The team figured out how to take advantage of different lens adapters that can be mounted in front of a single camera to enable it to take images ranging from a macroscopic scale – think landscape – all the way down to a microscopic scale – think cells and bacteria – thus spanning at least six orders of magnitude.
"For each scale, there is of course one or even several imagers that are superior to our instrument for that particular scale," said Wolfgang Fink, an associate professor in the UA Department of Electrical and Computer Engineering who led the project. "However, there is no instrument out there that can go across several orders of magnitude."
Fink explained: "Think of the world's best decathlete as opposed to the world record holders in each individual discipline. That's the best analogy. Our camera is the best decathlete."
Fink holds joint appointments in the UA departments of Biomedical Engineering, Systems and Industrial Engineering, Aerospace and Mechanical Engineering and Ophthalmology and Vision Science.
For example, HiRISE, the UA-led High Resolution Imaging Science Experiment
instrument aboard NASA's Mars Reconnaissance Orbiter, has imaged the Red Planet in unprecedented detail. But as a space-borne instrument, it can only resolve features about the size of a kitchen table and is not capable of microscopic imaging. If the table were set with plates or anything smaller, HiRISE wouldn't know.
The Astrobiological Imager, on the other hand, could image the table from far away, then move closer to take detailed shots of the dinnerware, and finally zoom in to take high-resolution pictures of a single salt crystal left on one of the plates.
For the prototype, Fink and his team modified an $85 point-and-shoot camera with parts adding up to less than $100. Mounted on the camera lens is an adapter ring with a special lens that shortens the camera's minimal focal distance so it can be directly placed on the object and still use its built-in autofocus.
"With the newest generation of digital cameras and their better lenses, you can get down to the limit of what is optically resolvable," Fink said. "In the time since the prototype was assembled, imaging sensors have become smaller and have more densely packed pixels. With a 20-megapixel camera modified in this way, we could get down to a few hundred nanometers. In other words, the optical limit of a light microscope."
The idea, according to Fink and his collaborators, is to enable a robotic rover exploring another planet with the imaging capabilities of a field biologist on Earth: a pair of eyes, binoculars, a hand lens, a dissecting microscope and a light microscope.

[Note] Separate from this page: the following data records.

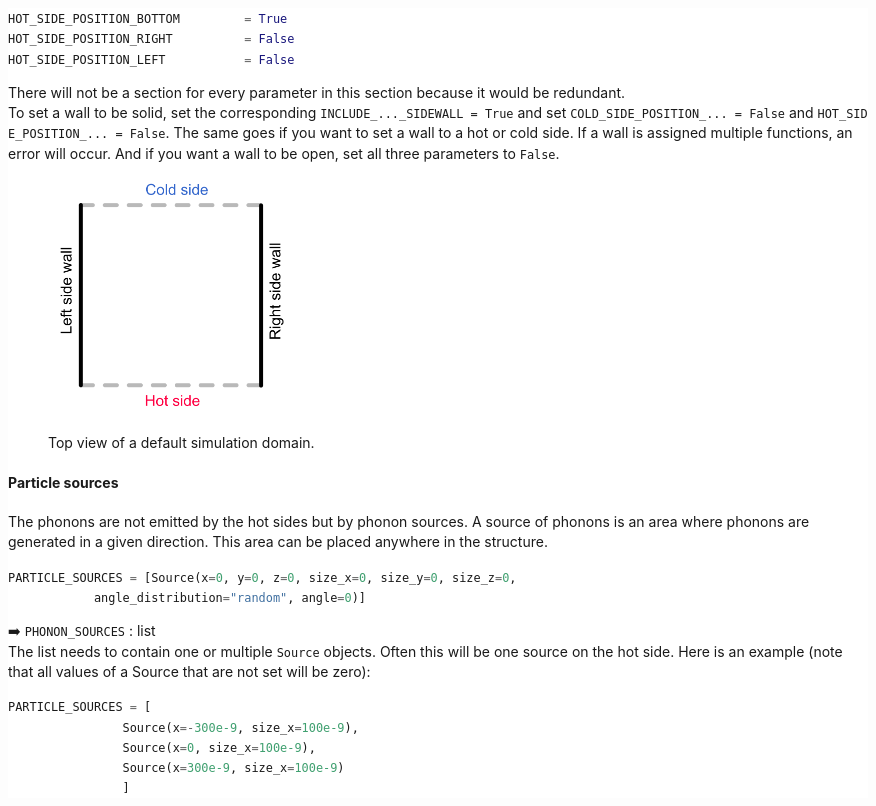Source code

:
 ```python
HOT_SIDE_POSITION_BOTTOM         = True
HOT_SIDE_POSITION_RIGHT          = False
HOT_SIDE_POSITION_LEFT           = False
```

There will not be a section for every parameter in this section because it would be redundant.\
To set a wall to be solid, set the corresponding `INCLUDE_..._SIDEWALL = True` and set `COLD_SIDE_POSITION_... = False` and `HOT_SIDE_POSITION_... = False`. The same goes if you want to set a wall to a hot or cold side. If a wall is assigned multiple functions, an error will occur. And if you want a wall to be open, set all three parameters to `False`.

<figure><img src="../.gitbook/assets/default_setup.png" alt="" width="249"><figcaption><p>Top view of a default simulation domain.</p></figcaption></figure>

#### Particle sources

The phonons are not emitted by the hot sides but by phonon sources. A source of phonons is an area where phonons are generated in a given direction. This area can be placed anywhere in the structure.

```python
PARTICLE_SOURCES = [Source(x=0, y=0, z=0, size_x=0, size_y=0, size_z=0, 
			angle_distribution="random", angle=0)]
```

➡️ `PHONON_SOURCES` : list\
The list needs to contain one or multiple `Source` objects. Often this will be one source on the hot side. Here is an example (note that all values of a Source that are not set will be zero):

```python
PARTICLE_SOURCES = [
                Source(x=-300e-9, size_x=100e-9),
                Source(x=0, size_x=100e-9),
                Source(x=300e-9, size_x=100e-9)
                ]
```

"The idea is contextual imaging," Fink explained, "to subsequently zoom in on areas of interest in a nested fashion, until you hit the sweet spot, which you want to image microscopically. For example, to find microbial communities in rock formations."
"Mounted on a rover, our camera would be equipped with a rotating turret containing different adapter lenses," Fink explained. "From an astrobiological point of view, you need the context first, so we'd use it in wide-angle mode to look around in search for promising targets, then drive to, say, a rock pile, image individual rocks, then go close to image patches potentially containing life, and then zoom in to produce a microscopic image of anything that might be living on or beneath that rock surface."
In this fashion, Fink and his team tested their Astrobiological Imager in the Mojave Desert, using it to photograph sandstone outcroppings and scan them for promising patches indicating microbe colonies on the rocks. Moving in closer, they used it to image the growth up close, revealing the close relationship between sand grains and biomass. The team was able to microscopically image a microbial colony living beneath a rock surface.
Equipped with a device that blocks stray light, the imager could use built-in LEDs emitting well-defined light and analyze the reflected light, which would allow researchers to perform a spectral analysis of the sample and get an idea of its chemical composition. Fink is convinced that we will see more multipurpose instruments like the Astrobiological Imager in upcoming space missions. The underlying technology of the adapter-based imaging capability is patented.
"In principle, our imager could be used on a mission like the OSIRIS-REx
asteroid sample return mission, which is also led by the UA, but too far along obviously," he said. "NASA is going toward multiuse instruments wherever possible, and they have to work more in tandem with each other. Our prototype fulfills those requirements."
The co-authors of the study are Henry J. Sun and the Desert Research Institute in Las Vegas, William C. Mahaney, Quaternary Surveys in Thornhill, Ontario, Canada, Kimberly R. Kuhlman at the Planetary Science Institute in Tucson, Ariz., and Dirk Schulze-Makuch, at Washington State University in Pullman, Wash.